Hallucinations and hysteria
The idea that mass hallucinations are an accepted scientific phenomenon may well be the result of a confusion with the term, “mass hysteria.” Mass hysteria, a well-attested-to, if little understood phenomenon, is generally accepted as an explanation for the spread of certain beliefs, behaviours, and psychosomatic responses. It is not accepted as an explanation for group perceptions, visual, auditory, or otherwise.
For example, in 1518, some 400 people in Strasbourg, then a part of the Holy Roman Empire, were swept up in a craze that saw them uncontrollably dancing for sometimes more than a month without rest. Some died from exhaustion while others simply “danced it out,” but authorities were never able to determine what had caused the epidemic. The “dancing plague” seemed to be contagious, but nobody picked up any hallucinatory experiences.(8)
Another example comes from the West Bank of Palestine in 1983. 943 Palestinian girls and some female Israel soldiers complained of fainting spells and feelings of nausea. Although both Palestinians and Israelis accused each other of deploying chemical weapons, no cause was ever identified. Investigations concluded that while perhaps 200 of the earliest cases may have been due to real environmental contaminants, all subsequent ones were psychosomatic in nature.(9)
Again in this case, though many claimed to experience bodily symptoms with no discernible cause, no-one claimed to see or hear anything that wasn’t actually there. Our bodies and nervous systems seem to have ways of reproducing the experiences of others around us; our perceptual systems do not, at least not nearly to the same extent.
The mass hallucination theory: straw man, or honest confusion?
That “collective hallucinations” are so weakly supported in the psychological literature has led Mesner to question if the “mass hallucination” theory isn’t just a straw man argument employed by anomalists to make the only assumed alternative explanation - that the observations were true to reality - seem like the more rational choice.
I’m sure Mesner’s statement is at least partly correct.
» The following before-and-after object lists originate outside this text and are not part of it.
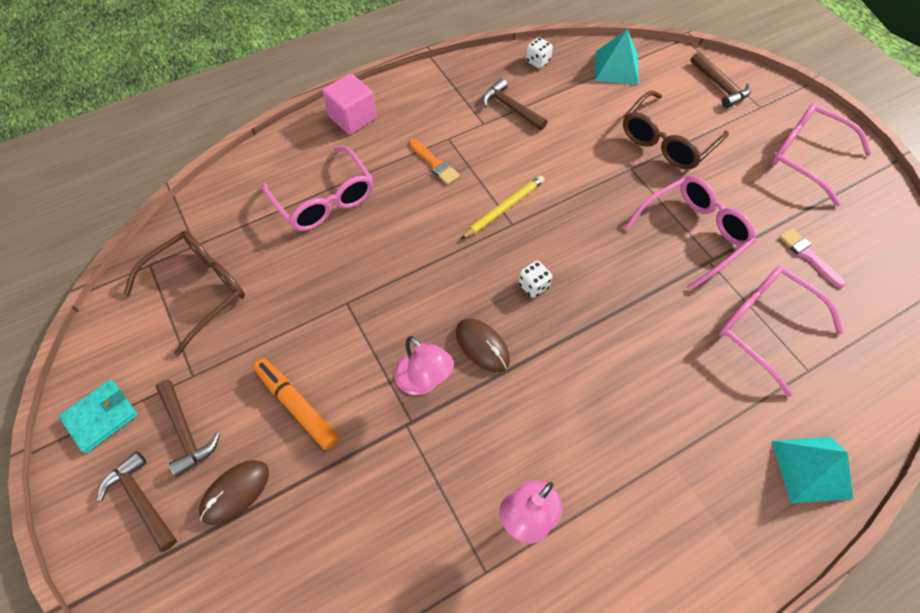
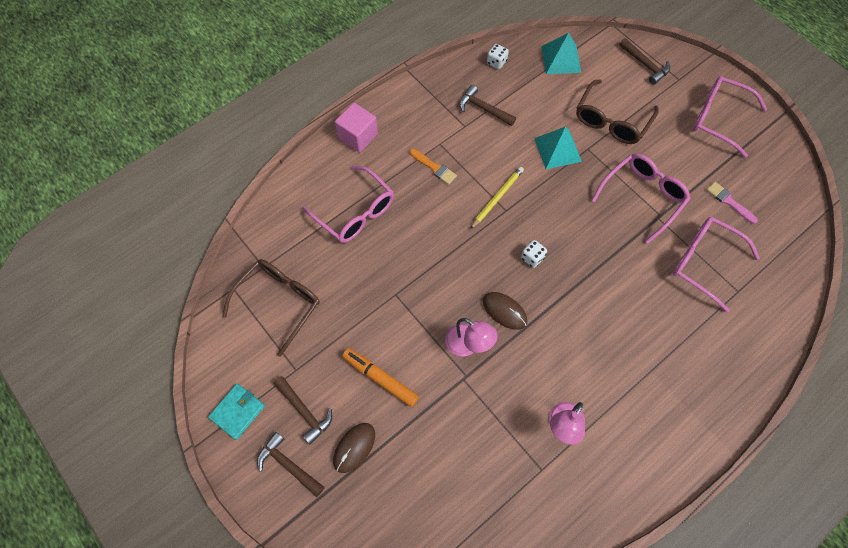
camera: 10 degrees left, 5 degrees up
turquoise pyramid [772,437,853,503] -> turquoise pyramid moved to [534,126,582,169]

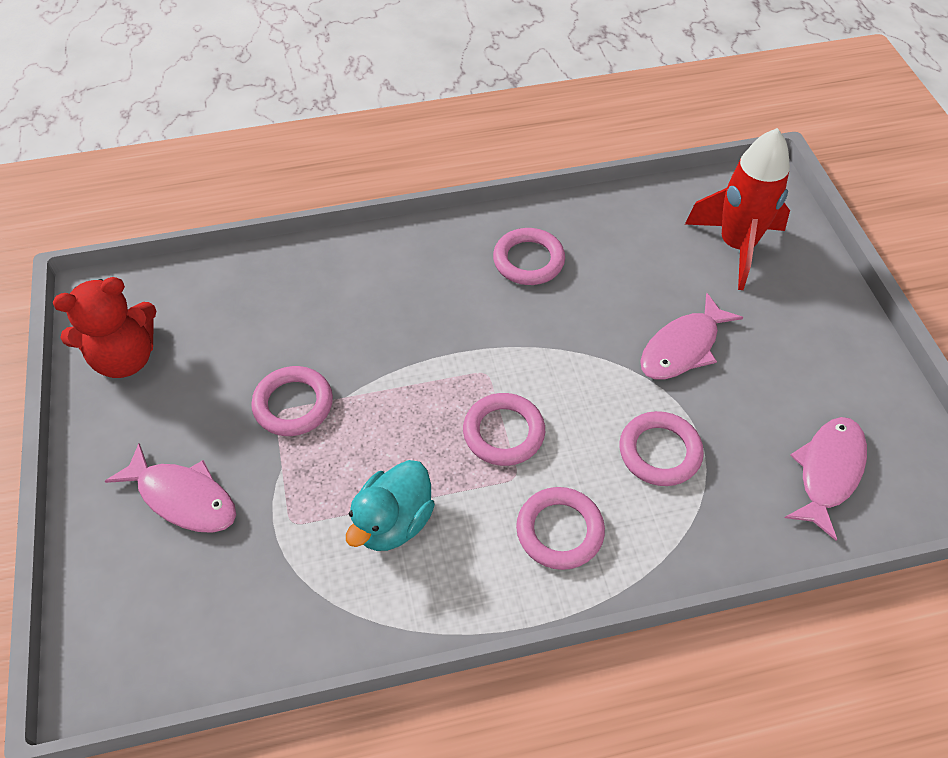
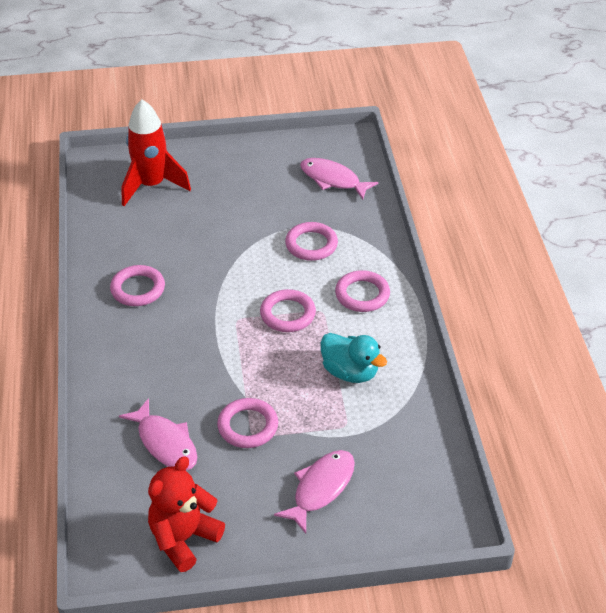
camera: 85 degrees left, 10 degrees down
red teddy bear [53,277,157,378] -> red teddy bear turned 120 degrees counterclockwise [148,456,225,572]
pink fish [640,293,743,379] -> pink fish moved to [119,398,197,471]

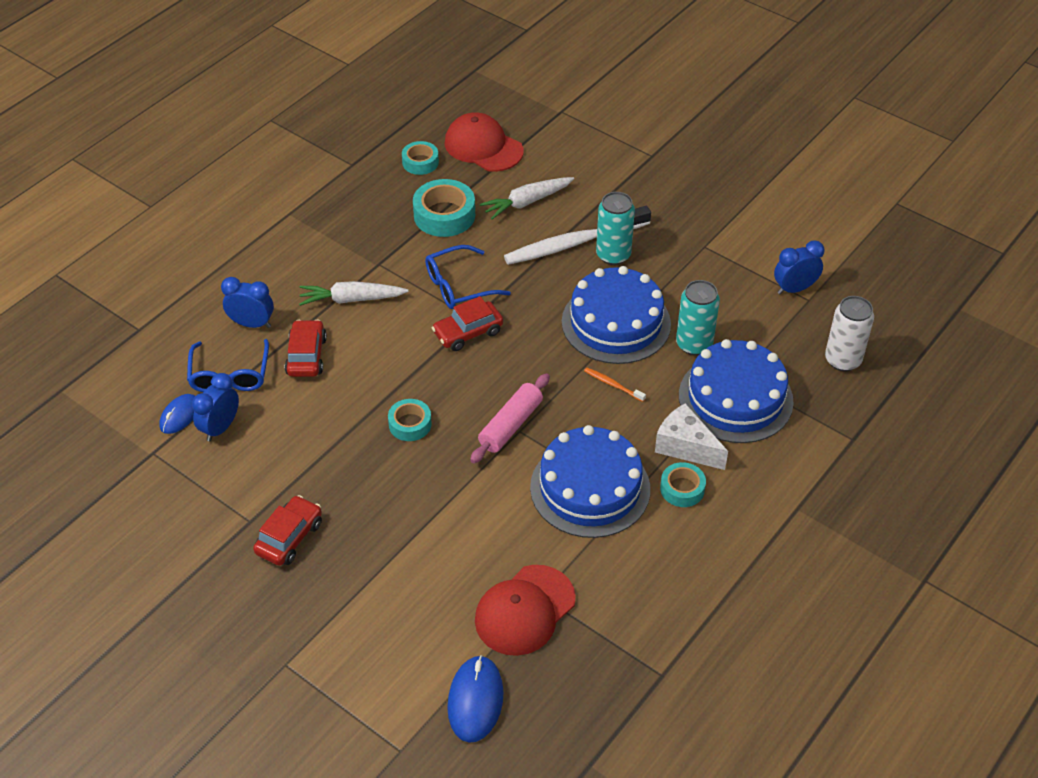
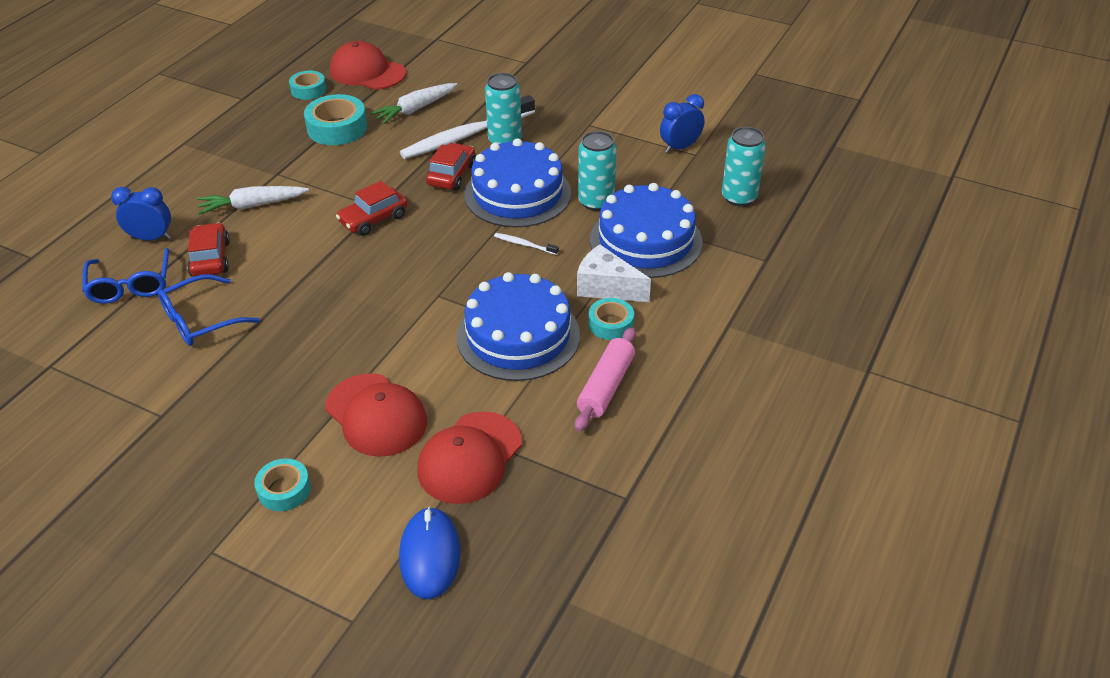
camera: 10 degrees left, 5 degrees down
blue mouse [160,394,195,434] -> none
blue clock [192,373,239,442] -> none
red car [253,495,322,566] -> red car moved to [426,143,476,190]
turquoise tape [388,399,432,441] -> turquoise tape moved to [254,458,311,511]
blue glasses [425,245,511,309] -> blue glasses moved to [158,274,260,346]
pink rolling pin [470,373,550,463] -> pink rolling pin moved to [575,327,636,432]
orange toothbrush [584,368,646,402] -> white toothbrush [494,233,559,255]
white can [825,296,874,371] -> turquoise can [722,127,766,206]
none -> red cap [325,373,427,457]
However, it has also been my experience that the mass hallucination theory is invoked more commonly by those who take a debunking position on a topic, but who also don’t necessarily understand the limitations of the collective hallucination theory.
Whether it’s used as a straw man or just confused with similar concepts like mass hysteria, there just isn’t enough scientific support for such things as mass hallucinations to accept them as a definitive explanations in any particular cases.
Conclusion
Good explanations for anomalous phenomena are built on good science and robust theories. The mass hallucination theory, in any name or form, is neither of these things.
In many cases, explaining group sightings as mass or collective hallucinations is about as speculative and ultimately pseudoscientific as explaining them as UFOs. It is not a more “rational” alternative to any supernatural explanation, and it should not be accepted as the default explanation for multiple-witness accounts.
- Jason Charbonneau
(1) For a list of references to “mass hallucinations” in popular culture, see: http://tvtropes.org/pmwiki/pmwiki.php/Main/SharedMassHallucination
(2) Douglas Mesner, “Mass Hallucination, Hysteria, and Miracles,” The Process is, published July 12, 2012, accessed Oct 27, 2016: http://www.process.org/discept/2012/07/12/mass-hallucination-hysteria-miracles/
(3) Gustave Le Bon, The Crowd: a Study of the Popular Mind (Kitchener: Batch Books, 2001), 24-25: http://socserv2.socsci.mcmaster.ca/~econ/ugcm/3ll3/lebon/Crowds.pdf
(4) Leonard Zusne and Warren Jones, Anomalistic Psychology: A Study of Magical Thinking, 2nd Ed. (New York: Psychology Press, 2014), 114-118 and elsewhere.
(5) “Collective Hallucination,” Skeptic’s Dictionary, updated Oct 27, 2015. Accessed Oct 27, 2016: http://skepdic.com/collective.html
(6) Also noted by Zusne and Jones, 118.
(7) Lynne D. Kitei, The Phoenix Lights. Charlottesville, VA: Hampton Roads, 2010.